From the entries below, copy every line holding the word "DejaVu".

─── AVAILABLE DATA

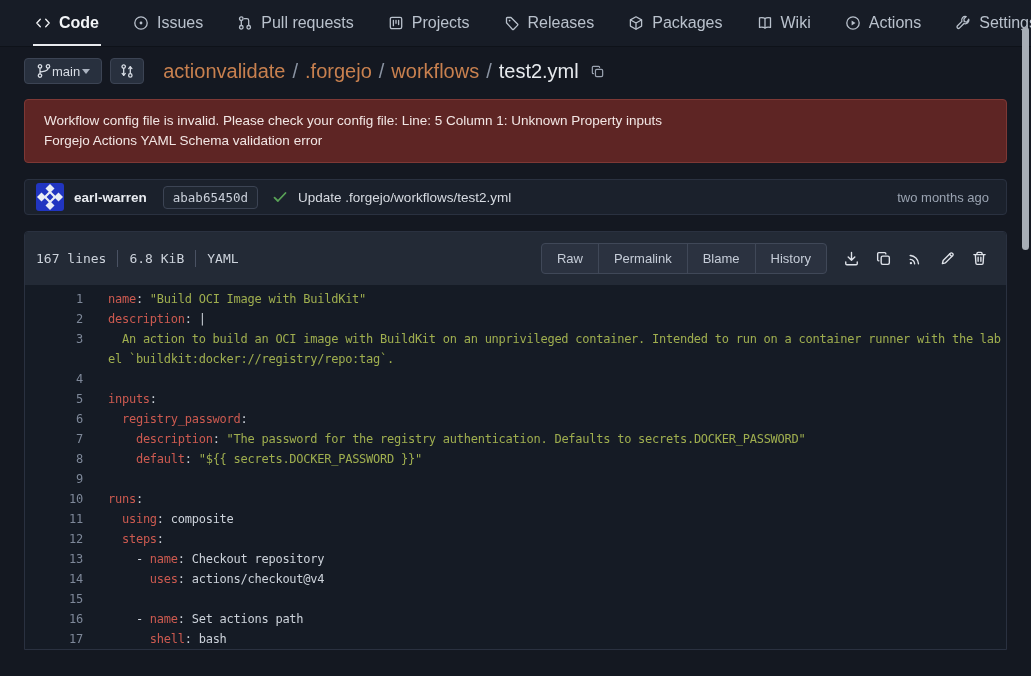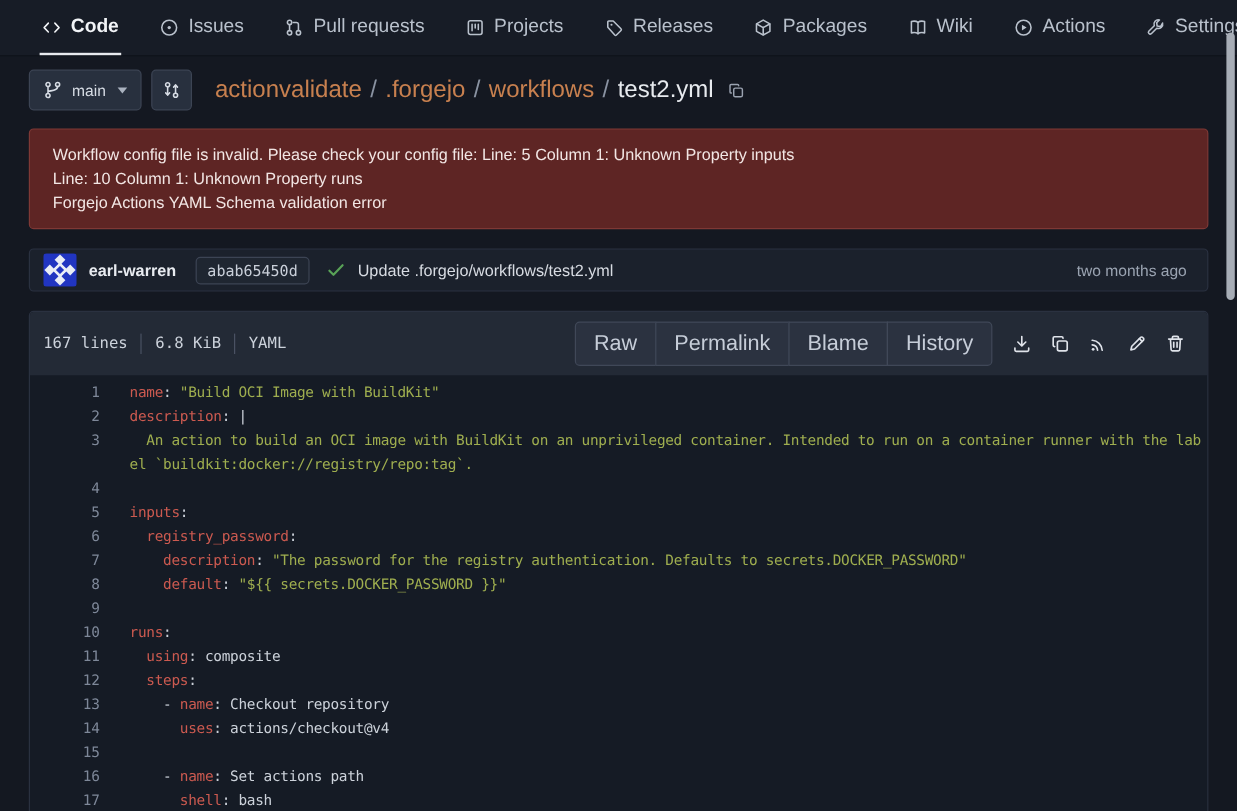--- a/index.html
+++ b/index.html
@@ -25,23 +25,23 @@
     border-bottom:2px solid transparent; padding:2px 2px 0 2px;
     margin-right:30px; white-space:nowrap;
   }
   .nav-tab.active { color:#f2f4f7; font-weight:bold; border-bottom-color:#e8eaee; }
   .nav-tab.align-right { margin-left:auto; margin-right:0; }
   .icon { display:inline-flex; width:16px; height:16px; }
   .icon svg { width:100%; height:100%; }
   
   .toolbar { display:flex; align-items:center; margin:11px 24px 0; gap:8px; }
   .branch-btn, .sq-btn {
-    display:flex; align-items:center; gap:8px;
+    display:flex; align-items:center; 
     background:#28303e; border:1px solid #3c4454; border-radius:4px;
-    height:34px; padding:0 11px; color:#d7dce4; font-size:13px; cursor:pointer;
+    height:26px; padding:0 11px; color:#d7dce4; font-size:13px; cursor:pointer;
     font-family:inherit;
   }
   .sq-btn { width:34px; justify-content:center; padding:0; }
   .caret { width:0; height:0; border-left:4px solid transparent; border-right:4px solid transparent; border-top:5px solid #aab2bf; margin-left:2px; }
   .breadcrumb { margin-left:11px; font-size:20px; display:flex; align-items:center; gap:7px; color:#8a93a2; }
   .breadcrumb .crumb-link { color:#c8804f; cursor:pointer; text-decoration:none; }
   .breadcrumb .crumb-current { color:#e7eaee; }
   .crumb-copy { display:inline-flex; width:15px; height:15px; color:#9aa2b0; margin-left:4px; cursor:pointer; }
   
   .banner {
@@ -66,21 +66,21 @@
   .commit-msg { color:#d7dbe2; font-size:13.5px; cursor:pointer; }
   .commit-age { margin-left:auto; color:#9aa3b1; font-size:13px; padding-right:6px; }
   
   .file-box { margin:16px 24px 0; border:1px solid #2a3140; border-radius:4px 4px 0 0; overflow:hidden; }
   .file-header { background:#232a36; height:53px; display:flex; align-items:center; padding:0 11px; }
   .file-meta { font-family:"DejaVu Sans Mono", monospace; font-size:13px; color:#ccd2db; display:flex; align-items:center; gap:11px; }
   .meta-div { width:1px; height:17px; background:#4a5263; }
   .btn-group { margin-left:auto; display:flex; }
   .gbtn {
     background:#2b3240; border:1px solid #404858; color:#c6cdd8;
-    font-size:18px; padding:7px 15px; margin-left:-1px; cursor:pointer;
+    font-size:13px; padding:7px 15px; margin-left:-1px; cursor:pointer;
     font-family:inherit;
   }
   .gbtn:first-child { border-radius:4px 0 0 4px; margin-left:0; }
   .gbtn:last-child { border-radius:0 4px 4px 0; }
   .header-icons { display:flex; align-items:center; margin-left:8px; }
   .icon-btn { background:none; border:none; color:#dfe3ea; width:32px; height:32px; display:flex; align-items:center; justify-content:center; cursor:pointer; }
   .icon-btn .icon { width:17px; height:17px; }
   
   .code-area { background:#151b25; padding-top:4px; min-height:358px; }
   .code-row { display:flex; line-height:20px; font-family:"DejaVu Sans Mono", monospace; font-size:12px; letter-spacing:-0.25px; }
@@ -216,21 +216,20 @@
           <svg viewBox="0 0 16 16" fill="none" stroke="currentColor" stroke-width="1.3" stroke-linecap="round" stroke-linejoin="round">
             <rect x="5.8" y="5.8" width="7.7" height="7.7" rx="1.4"></rect>
             <path d="M3.7 10.2h-.2a1 1 0 0 1-1-1V3.5a1 1 0 0 1 1-1h5.7a1 1 0 0 1 1 1v.2"></path>
           </svg>
         </span>
       </div>
   </div>
 
   <div class="banner" id="error-banner">
       <div>Workflow config file is invalid. Please check your config file: Line: 5 Column 1: Unknown Property inputs</div>
-      <div>Line: 10 Column 1: Unknown Property runs</div>
       <div>Forgejo Actions YAML Schema validation error</div>
     </div>
 
   <div class="commit-box">
     <span class="avatar">
       <svg viewBox="0 0 28 28">
           <rect width="28" height="28" fill="#2135c1"></rect>
           <g fill="#e9edf5">
             <path d="M14 1l4.5 4.5L14 10 9.5 5.5z"></path>
             <path d="M14 18l4.5 4.5L14 27l-4.5-4.5z"></path>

──────

RESPONSE BELOW -
   .file-meta { font-family:"DejaVu Sans Mono", monospace; font-size:13px; color:#ccd2db; display:flex; align-items:center; gap:11px; }
   .code-row { display:flex; line-height:20px; font-family:"DejaVu Sans Mono", monospace; font-size:12px; letter-spacing:-0.25px; }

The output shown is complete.